Books, pt. 2
Checking in with my monthly reading update.
Three points I want to make today.
In the Heart of the Sea, by Nathaniel Philbrick
I loved reading this book. It’s not that long, only about 240 pages of narrative, and Philbrick is a fantastic writer, so it feels much shorter than the 93 starving days the survivors spent in their whale boats. The big things that stuck out to me about this were first, an excellent case study in leadership - the book fairly and deftly compares Captain Pollard and his first mate Owen Chase’s personality and the effects those personalities have on their voyage.
Second, most surprisingly, having just finished reading Friday Night Lights by Buzz Bissinger last month, I was struck by the similarities of Nantucket and Odessa in terms of their place in American Identity and history. The two, distant, religiously unique, outposts; the centrality of the global oil market, the warrior identity that the they drew strength from that is also their undoing. All of these themes - to say nothing of their troubled racial histories - were fresh to me when reading it.
Overall, I just enjoyed reading this. When books are great, they transport us and this book reaches that level of transport.

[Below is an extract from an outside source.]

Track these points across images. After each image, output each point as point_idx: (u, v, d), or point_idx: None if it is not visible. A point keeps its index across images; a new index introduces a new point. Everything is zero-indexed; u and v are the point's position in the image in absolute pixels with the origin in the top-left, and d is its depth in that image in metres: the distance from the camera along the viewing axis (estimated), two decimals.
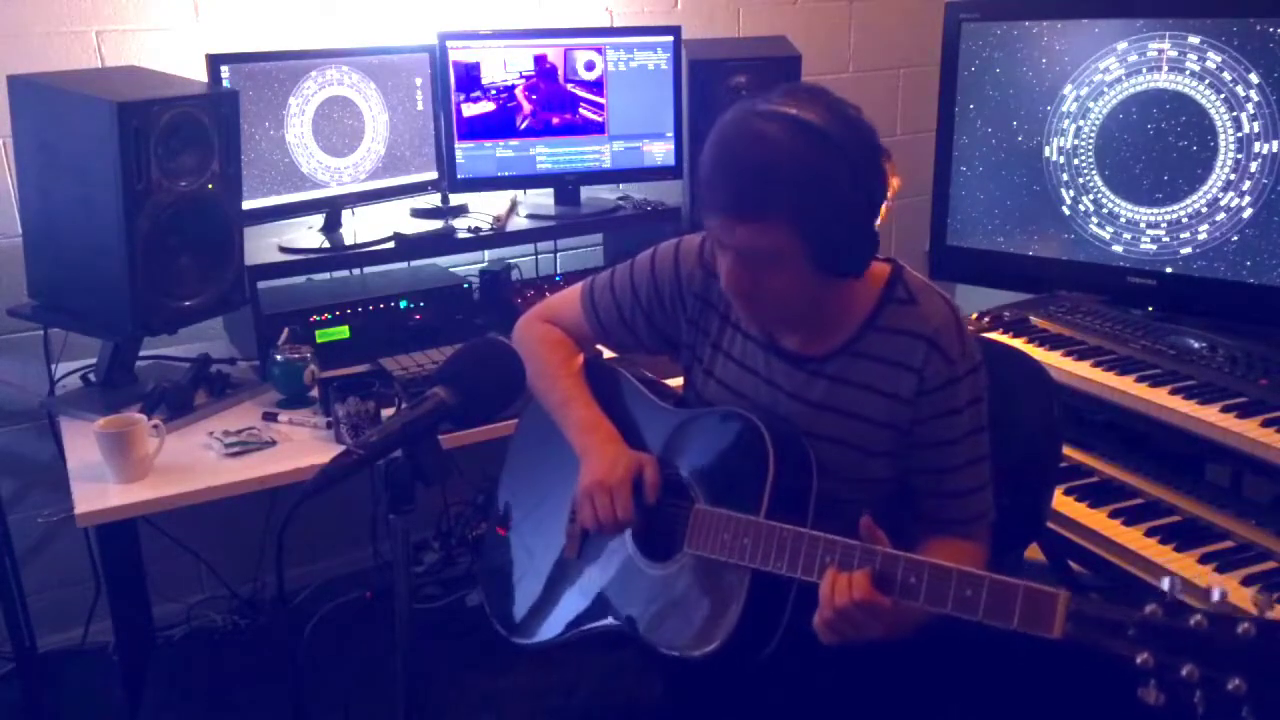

Harry Potter and the Order of the Phoenix, by J.K. Rowling
I’m still working my way through this. it’s 870 pages, which is around the page count of most translations of The Brothers’ Karamozov. Suffice it to say, this is an easier read, but not by much. Goblet got dark toward the end - this is book is disturbing pretty much every chapter. I’m enjoying it. I’m working my way through the Potter series and I’ll probably start the last two books in January.
the Anti-Library
The anti library isn’t a book, but rather a simple idea. The idea is that for every book you read, that is you add to your personal Library, you should add a book to your anti-library, a collection of books you haven’t read yet.
I like this idea because one, it answers the hardest question in reading: what to read next. I also like it because it keeps you humble. You know that what you know, and what you know you don’t know is very small when compared to what you don’t know that you don’t know. If that was confusing, sorry.
I mean to say, it’s a way of recognizing that the vastness of human experience and wisdom is not something we can reduce down to a list of books to be consumed. This is a temptation of anyone who begins reading - the idea that you can absorb, fully and without bias - all there is. There’s too much to take in, more to find than can ever be found, and I like the idea that I remind myself everytime I finish a book.